As housing prices continue to soar and supply remains short, small- and medium-sized units have dominated new residential developments, both public and private, in recent years. It is a mind-blogging phenomenon that 200-square-foot flats have become the new norm, and a handful of new developments are selling these micro units at over HK$30,000 per square foot, continually breaking new records.
While couples may be able to live in these nano flats, they are certainly not for families with children. However, for young professionals and singles working in and around the central business area, a large living space isn’t their top priority. This particular demographic of buyers value living quality; having a home that’s close to the business district with well-developed facilities and leisure outlets possess a greater appeal to them. That explains why new developments in Sai Ying Pun have been seeing many record-breaking sales.
On top of Sai Ying Pun’s proximity to the Western Harbour Tunnel, thanks to the westward extension of the Island Line, it is now only two stops away from Central on the train. Sai Ying Pun’s connectivity to the rest of Hong Kong is a great selling point for properties in this area. In addition, old walk-ups are being torn down and replaced by standalone high-rises, while an array of modern restaurants and bars frequently spring up in the area.

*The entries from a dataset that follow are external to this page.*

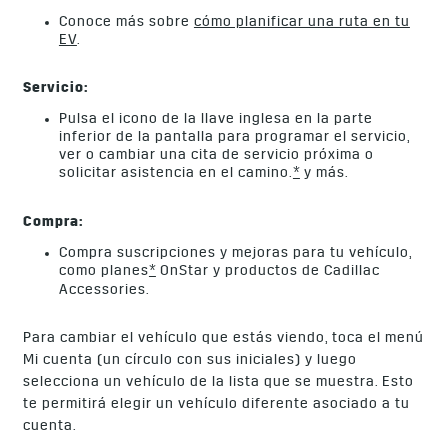
Conoce más sobre
cómo planificar una ruta en tu
EV
.
Servicio:
Pulsa el icono de la llave inglesa en la parte
inferior de la pantalla para programar el servicio,
ver o cambiar una cita de servicio próxima o
solicitar asistencia en el camino.
*
y más.
Compra:
Compra suscripciones y mejoras para tu vehículo,
como planes
*
OnStar y productos de Cadillac
Accessories.
Para cambiar el vehículo que estás viendo, toca el menú
Mi cuenta (un círculo con sus iniciales) y luego
selecciona un vehículo de la lista que se muestra. Esto
te permitirá elegir un vehículo diferente asociado a tu
cuenta.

Meanwhile, residents can still find a lot of mom-and-pop shops that sell local groceries that preserve the characteristics of this old neighbourhood, making Sai Ying Pun an ideal place to live. It’s hard to deny that new residential buildings have largely altered the appearance of Sai Ying Pun, however, some developers have attempted to give their projects retro designs to help them better blend in with their surroundings.
Apart from working professionals, Sai Ying Pun has also attracted many expats to move into the area, resulting in a robust rental market and sprouting a huge interest from investors. “The new MTR station has boosted home and rental prices in the area, as properties are very well received by renters and buyers alike,” explains Jenny Yeung from Kin Kei Property Agency. The sales volume of Sai Ying Pun homes are reflective of their investment value; take 63 Pokfulam by Kowloon Development as an example. A unit with a saleable area of 209 square feet was recently sold at HK$8.09 million, or HK$38,713 per square feet, setting a new record for studio apartment prices. “Judging by recent trends, first-time home buyers are looking for units at the HK$6 million price point. The past months have seen large numbers of sales, and vacant units for sale remain very scarce.”
Located on 180 Connaught Road West in Shek Tong Tsui, this standalone building was developed by Emperor International Holdings and completed in the third quarter of 2015. It offers 125 units ranging from 524 to 3,518 square feet. A duplex unit on the 38th and 39th floor, with a saleable area of 3,518 square feet and two parking spaces, was recently sold by tender at HK$203.8 million, or HK$57,931 per square foot, setting a new record for this development.
This standalone high-rise sitting on Sai Yuen Lane was developed by New World Development Company and has 250 units, most of which are small flats. The high-rise contains 144 studio apartments with saleable areas between 213 and 227 square feet, as well as one-bedroom, two-bedroom and special units. Unit 16E of Artisan House, with a saleable area of 221 square feet, was recently sold at HK$6.667 million or HK$30,167 per square foot.
This Sun Hung Kai development is situated on 38 Western Street and offers 166 units, 133 of which are one-bedroom flats with saleable areas between 314 and 389 square feet. Two-bedroom units range from 410 to 540 square feet and the three top-floor units measure at 607 to 955 square feet.